Му country'tis of thee
Sweet land of felony…
[31] Гарриет Уинслоу не шевельнулась, не поспешила на помощь. Сидела и смотрела, как он кашляет, согнувшись пополам в плетеном креслице в тамбуре — так складывается опасная бритва.
— Скажу вам, что армию я уважаю, — произнесла Гарриет очень ровным голосом, ни на чем не настаивая, хотя бы потому, что старик был предельно искренен.
— Из-за того, что армия избавляла вас от ночлежного дома? — хрипло спросил старик, блестя набухшими от слез глазами, исполненный решимости умереть на боевом посту, в петле собственного смеха. — А ночлежка-то всюду, куда ни глянь! Прошу прощения.
— Я не стыжусь своей нации и своих предков. Я вам уже сказала — мой отец погиб на Кубе, пропал без вести…
— Прошу прощения, — хрипел, задыхаясь, старик, всего лишь несколько минут назад нежно державший руки и вдыхавший аромат каштановых волос прелестной женщины. — Откройте-ка пошире глазки, мисс Гарриет, да вспомните, что мы резали наших краснокожих, но никогда не спали с индейскими женщинами, чтобы создать хотя бы наполовину смешанную нацию. Мы целиком отдались своей кровавой потехе: убивать людей с другим цветом кожи. Мексика показывает, чем бы мы могли быть, если глаза открыть пошире.
— Я и так вижу. Вы стыдитесь того, что говорите со мной искренне, по-человечески.
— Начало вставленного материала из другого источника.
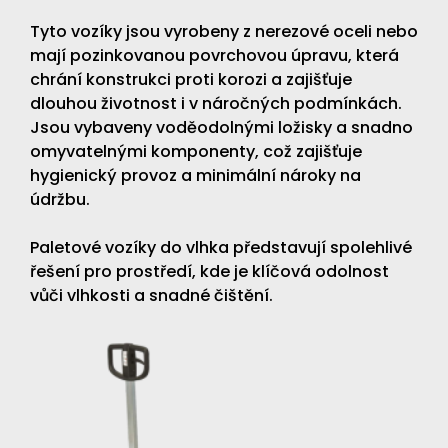
Tyto vozíky jsou vyrobeny z nerezové oceli nebo
mají pozinkovanou povrchovou úpravu, která
chrání konstrukci proti korozi a zajišťuje
dlouhou životnost i v náročných podmínkách.
Jsou vybaveny voděodolnými ložisky a snadno
omyvatelnými komponenty, což zajišťuje
hygienický provoz a minimální nároky na
údržbu.
Paletové vozíky do vlhka představují spolehlivé
řešení pro prostředí, kde je klíčová odolnost
vůči vlhkosti a snadné čištění.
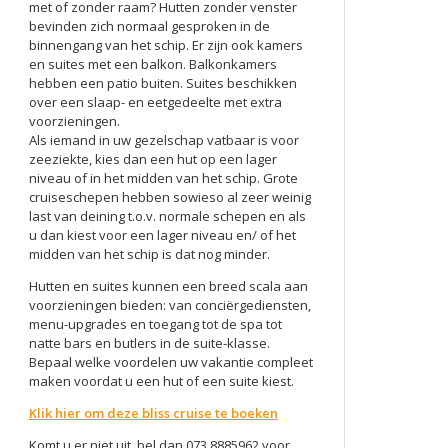
met of zonder raam? Hutten zonder venster
bevinden zich normaal gesproken in de
binnengang van het schip. Er zijn ook kamers
en suites met een balkon. Balkonkamers
hebben een patio buiten. Suites beschikken
over een slaap- en eetgedeelte met extra
voorzieningen.
Als iemand in uw gezelschap vatbaar is voor
zeeziekte, kies dan een hut op een lager
niveau of in het midden van het schip. Grote
cruiseschepen hebben sowieso al zeer weinig
last van deining t.o.v. normale schepen en als
u dan kiest voor een lager niveau en/ of het
midden van het schip is dat nog minder.
Hutten en suites kunnen een breed scala aan
voorzieningen bieden: van conciërgediensten,
menu-upgrades en toegang tot de spa tot
natte bars en butlers in de suite-klasse.
Bepaal welke voordelen uw vakantie compleet
maken voordat u een hut of een suite kiest.
Klik hier om deze bliss cruise te boeken
Komt u er niet uit, bel dan
073 8885962
voor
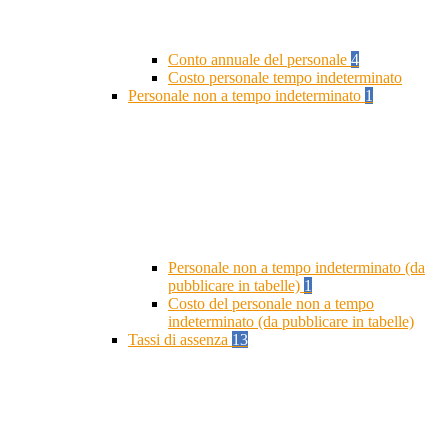
Conto annuale del personale
4
Costo personale tempo indeterminato
Personale non a tempo indeterminato
1
Personale non a tempo indeterminato (da
pubblicare in tabelle)
1
Costo del personale non a tempo
indeterminato (da pubblicare in tabelle)
Tassi di assenza
13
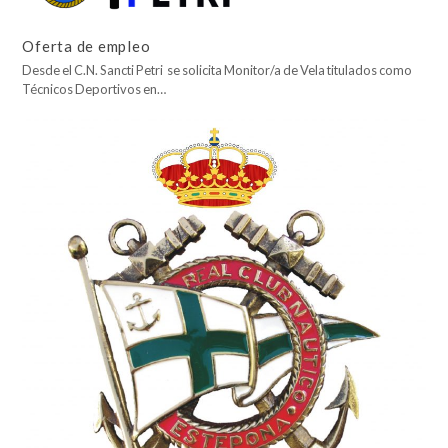
Oferta de empleo
Desde el C.N. Sancti Petri se solicita Monitor/a de Vela titulados como
Técnicos Deportivos en…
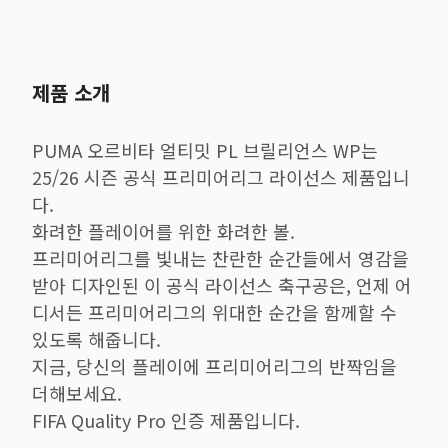
제품 소개
PUMA 오르비타 얼티밋 PL 브릴리언스 WP는
25/26 시즌 공식 프리미어리그 라이선스 제품입니
다.
화려한 플레이어를 위한 화려한 볼.
프리미어리그를 빛내는 찬란한 순간들에서 영감을
받아 디자인된 이 공식 라이선스 축구공은, 언제 어
디서든 프리미어리그의 위대한 순간을 함께할 수
있도록 해줍니다.
지금, 당신의 플레이에 프리미어리그의 반짝임을
더해보세요.
FIFA Quality Pro 인증 제품입니다.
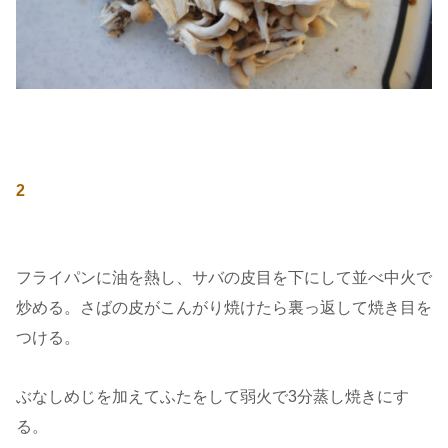
2
フライパンに油を熱し、サバの皮目を下にして並べ中火で
炒める。さばの皮がこんがり焼けたら裏っ返して焼き目を
つける。
ぶなしめじを加えてふたをして弱火で3分蒸し焼きにす
る。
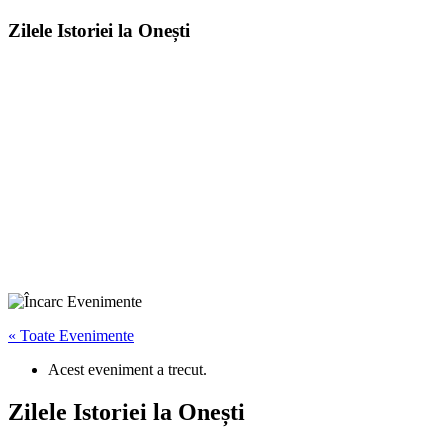
Zilele Istoriei la Onești
« Toate Evenimente
Acest eveniment a trecut.
Zilele Istoriei la Onești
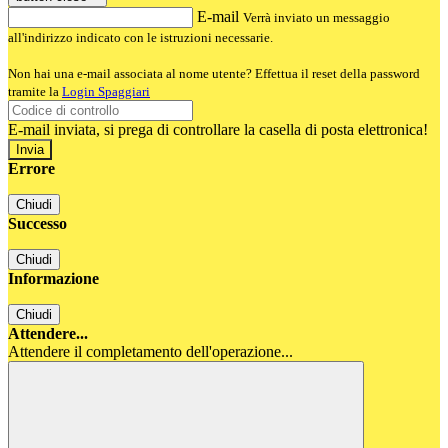
E-mail
Verrà inviato un messaggio
all'indirizzo indicato con le istruzioni necessarie.
Non hai una e-mail associata al nome utente? Effettua il reset della password
tramite la
Login Spaggiari
E-mail inviata, si prega di controllare la casella di posta elettronica!
Errore
Chiudi
Successo
Chiudi
Informazione
Chiudi
Attendere...
Attendere il completamento dell'operazione...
Вам причиняют боль страдания тех, кого вы любили.
Когда-то давно старый гринго написал о своем отце: «Он был солдат, сражался против голых дикарей и донес флаг своей родины до столицы одной цивилизованной расы далеко на юг». Но сейчас он не мог ей это сказать, больше ничего не хотел он поверять ей этой ночью или соглашаться с ней в чем-нибудь. Он спрашивал себя: неужели то общее, что их связывает, это лишь братоубийственные войны, войны против «дикарей», войны против всего слабого и чуждого. Он ничего больше не сказал, ибо ему захотелось верить, что нечто иное, некто иной еще смог бы сроднить их души, но чтобы не от него она научилась понимать то, что здесь происходит. Он еще ощущал аромат ее волос, теплоту мягких рук. Наверное, это было не нужно. Она уже исчезла, и он остался наедине с пустынной ночью. Наверное, он сможет увидеть ее во сне. Наверное, женщина, вошедшая вчера вечером в танцевальный зал, видела не себя, а ту, что ей виделась в мечтах.